IMDB情感分類學習

本文轉載自查看原文 2020-03-03 00:26 634 學習記錄

需要學習鏈接：

使用pandas做預處理，https://blog.csdn.net/mpk_no1/article/details/71698725

https://www.jianshu.com/p/8d3f929c9444

1.想法：

1.首先是要讀取數據集，建立字典，將word轉為id准備輸入；

2.想獲取數據文本的長度分布，然后做截斷，但不知道怎么寫；

但是鏈接中考慮的更全面

1.去掉非ASCII字符，2.去掉換行符，3.轉換為小寫。

https://blog.csdn.net/icbm/article/details/79747024 非ASCII字符：

[^\x00-\x7f]

比如這樣。就是不在ASCII編碼中的字符吧。

其中用到了pandas庫，

2.使用RNN+一層MLP：

class RNN(nn.Module):

    def __init__(self, num_classes, input_size, hidden_size, num_layers, sequence_length):
        super(RNN, self).__init__()

        self.num_classes = num_classes
        self.num_layers = num_layers
        self.input_size = input_size
        self.hidden_size = hidden_size
        self.sequence_length = sequence_length#1000
        self.embedding_size = embedding_size

        self.embedding = nn.Embedding(input_size, embedding_size)#這里使用的emb_size是200維的。
        self.rnn = nn.RNN(input_size=embedding_size, hidden_size=hidden_size, batch_first=True)
        self.fc = nn.Linear(hidden_size * 2, num_classes)  # 相較於之前，又多了一個全連接層

    def forward(self, x):
        # Initialize hidden and cell states
        # (num_layers * num_directions, batch, hidden_size) for batch_first=True
        h_0 = self.init_hidden(x.size(0))
        embeddings = self.embedding(x)
        # Reshape input
        embeddings.view(x.size(0), self.sequence_length, self.embedding_size)  
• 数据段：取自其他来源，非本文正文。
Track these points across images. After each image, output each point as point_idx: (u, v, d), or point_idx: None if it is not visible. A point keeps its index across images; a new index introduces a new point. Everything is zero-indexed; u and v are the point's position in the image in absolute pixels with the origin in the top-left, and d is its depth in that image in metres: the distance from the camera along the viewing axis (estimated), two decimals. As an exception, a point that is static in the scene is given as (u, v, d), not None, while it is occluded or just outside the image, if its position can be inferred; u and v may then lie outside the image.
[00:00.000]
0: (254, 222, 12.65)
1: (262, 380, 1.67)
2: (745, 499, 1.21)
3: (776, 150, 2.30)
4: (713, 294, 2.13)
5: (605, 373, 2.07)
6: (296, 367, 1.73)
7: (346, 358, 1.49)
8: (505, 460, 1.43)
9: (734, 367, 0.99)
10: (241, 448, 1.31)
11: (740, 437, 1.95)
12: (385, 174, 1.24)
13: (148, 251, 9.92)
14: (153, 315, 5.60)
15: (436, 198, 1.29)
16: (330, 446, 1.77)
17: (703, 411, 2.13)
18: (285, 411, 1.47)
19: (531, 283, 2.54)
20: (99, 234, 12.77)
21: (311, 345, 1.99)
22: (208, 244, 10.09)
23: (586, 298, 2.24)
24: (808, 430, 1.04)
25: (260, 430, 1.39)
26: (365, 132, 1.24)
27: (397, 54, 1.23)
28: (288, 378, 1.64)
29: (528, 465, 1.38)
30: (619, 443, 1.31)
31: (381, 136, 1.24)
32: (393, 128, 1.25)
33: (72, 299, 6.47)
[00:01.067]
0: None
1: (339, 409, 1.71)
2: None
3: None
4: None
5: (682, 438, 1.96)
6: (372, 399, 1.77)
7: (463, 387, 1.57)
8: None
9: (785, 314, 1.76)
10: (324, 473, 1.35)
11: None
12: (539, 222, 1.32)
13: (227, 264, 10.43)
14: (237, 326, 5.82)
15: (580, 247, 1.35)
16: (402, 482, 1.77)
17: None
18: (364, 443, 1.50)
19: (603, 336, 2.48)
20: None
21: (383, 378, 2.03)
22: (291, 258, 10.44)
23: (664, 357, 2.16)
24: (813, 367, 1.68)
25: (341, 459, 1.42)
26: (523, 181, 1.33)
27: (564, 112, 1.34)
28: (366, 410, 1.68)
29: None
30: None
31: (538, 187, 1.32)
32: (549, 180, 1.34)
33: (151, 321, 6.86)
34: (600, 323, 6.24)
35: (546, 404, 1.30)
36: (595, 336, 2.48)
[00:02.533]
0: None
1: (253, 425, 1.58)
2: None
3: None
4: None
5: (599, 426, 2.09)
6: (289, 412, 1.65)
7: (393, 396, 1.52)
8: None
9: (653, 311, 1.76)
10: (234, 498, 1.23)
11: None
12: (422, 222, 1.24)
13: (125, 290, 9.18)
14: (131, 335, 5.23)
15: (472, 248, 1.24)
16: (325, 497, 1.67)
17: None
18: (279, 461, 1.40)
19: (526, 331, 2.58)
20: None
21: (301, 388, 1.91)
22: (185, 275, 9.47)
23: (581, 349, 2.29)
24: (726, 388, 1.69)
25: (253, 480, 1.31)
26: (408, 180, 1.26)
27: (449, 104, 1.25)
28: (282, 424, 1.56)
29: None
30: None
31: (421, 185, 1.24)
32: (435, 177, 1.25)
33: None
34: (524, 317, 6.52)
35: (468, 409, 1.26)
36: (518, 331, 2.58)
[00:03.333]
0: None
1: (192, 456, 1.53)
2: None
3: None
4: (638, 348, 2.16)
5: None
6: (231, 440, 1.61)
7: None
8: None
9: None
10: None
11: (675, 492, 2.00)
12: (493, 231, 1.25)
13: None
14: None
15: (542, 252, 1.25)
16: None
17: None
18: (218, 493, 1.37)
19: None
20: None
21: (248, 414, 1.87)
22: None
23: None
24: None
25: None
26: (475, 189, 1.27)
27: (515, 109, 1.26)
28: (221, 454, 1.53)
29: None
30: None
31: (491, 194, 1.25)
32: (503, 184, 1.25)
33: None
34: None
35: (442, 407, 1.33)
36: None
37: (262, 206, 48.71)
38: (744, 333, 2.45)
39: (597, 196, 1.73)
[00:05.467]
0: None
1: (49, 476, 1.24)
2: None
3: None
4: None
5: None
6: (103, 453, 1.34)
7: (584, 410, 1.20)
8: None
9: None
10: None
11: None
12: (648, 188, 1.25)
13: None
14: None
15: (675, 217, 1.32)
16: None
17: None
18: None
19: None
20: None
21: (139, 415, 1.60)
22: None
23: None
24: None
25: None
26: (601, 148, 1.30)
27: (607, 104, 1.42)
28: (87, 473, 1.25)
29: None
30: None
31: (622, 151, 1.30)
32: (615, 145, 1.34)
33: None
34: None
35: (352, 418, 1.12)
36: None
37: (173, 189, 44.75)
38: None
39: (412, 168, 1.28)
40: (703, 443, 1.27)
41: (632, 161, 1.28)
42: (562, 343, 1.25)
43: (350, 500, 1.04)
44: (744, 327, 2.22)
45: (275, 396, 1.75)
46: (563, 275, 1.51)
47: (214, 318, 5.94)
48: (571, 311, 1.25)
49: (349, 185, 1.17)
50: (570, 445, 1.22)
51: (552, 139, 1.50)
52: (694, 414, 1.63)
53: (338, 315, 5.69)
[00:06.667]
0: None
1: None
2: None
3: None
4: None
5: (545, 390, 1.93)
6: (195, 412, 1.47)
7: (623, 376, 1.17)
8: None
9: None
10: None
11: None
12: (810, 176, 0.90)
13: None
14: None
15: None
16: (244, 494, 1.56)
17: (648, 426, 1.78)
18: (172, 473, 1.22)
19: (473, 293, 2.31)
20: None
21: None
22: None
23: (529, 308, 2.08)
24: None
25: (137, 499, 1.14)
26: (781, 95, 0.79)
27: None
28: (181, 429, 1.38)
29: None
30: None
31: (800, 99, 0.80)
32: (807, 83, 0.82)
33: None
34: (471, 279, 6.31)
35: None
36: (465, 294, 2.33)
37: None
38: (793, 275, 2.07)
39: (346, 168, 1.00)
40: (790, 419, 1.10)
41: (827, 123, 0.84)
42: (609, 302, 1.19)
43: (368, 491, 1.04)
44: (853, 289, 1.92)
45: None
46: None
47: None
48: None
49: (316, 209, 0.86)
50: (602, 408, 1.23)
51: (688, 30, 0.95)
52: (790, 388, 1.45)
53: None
        # Propagate input through RNN
        # Input: (batch, seq_len, input_size)
        # h_0: (num_layers * num_directions, batch, hidden_size)

        out, _ = self.rnn(embeddings, h_0)  # 由於設置了batch_first=True，輸出格式為(batch,seq_length,hidden_size)
        out=out.permute([1,0,2]) #需要賦值啊親。
        out = self.fc(torch.cat((out[0], out[-1]), -1))
        return out.view(-1, num_classes)

    def init_hidden(self,size):
        return torch.zeros(self.num_layers, size, self.hidden_size).to(device)

trainloss和testloss一直都很高

epoch:0,train loss:0.7623,train accuracy:0.51,test loss 0.8200,test accuracy:0.52,time:32.62
epoch:1,train loss:0.7542,train accuracy:0.53,test loss 0.7367,test accuracy:0.52,time:31.89
epoch:2,train loss:0.7422,train accuracy:0.53,test loss 0.7173,test accuracy:0.51,time:32.06
epoch:3,train loss:0.7572,train accuracy:0.53,test loss 0.7470,test accuracy:0.53,time:31.55
epoch:4,train loss:0.7444,train accuracy:0.53,test loss 0.7474,test accuracy:0.51,time:31.59

3.嘗試加入固定的embedding，glove的100維的

一點問題：

這里我在add_scalar的時候，要求輸入，然后我就用這個zero生成了輸出數據：

writer = SummaryWriter('runs/IMDB_RNN_500/')
#simu_input=torch.zeros([batch_size,sequence_length,embedding_size])
#BUG：Expected tensor for argument #1 'indices' to have scalar type Long; but got torch.FloatTensor instead (while checking arguments for embedding)
writer.add_graph(model,simu_input)

import torch
a=torch.zeros([1,2,3])
print(type(a))
print(a.dtype)

#輸出:
<class 'torch.Tensor'>
torch.float32 #默認為float,而emb需要的是int

a=torch.zeros([1,2,3],dtype=torch.int)
print(type(a))
print(a.dtype)

#結果:
<class 'torch.Tensor'>
torch.int32
#這樣設置就ok

torch中的dtypehttps://ptorch.com/news/187.html

最終還是選擇了像這樣對loader進行遍歷iteration,...

dataiter = iter(train_loader)
sentences,labels=dataiter.__next__()
writer.add_graph(model,sentences.to(device))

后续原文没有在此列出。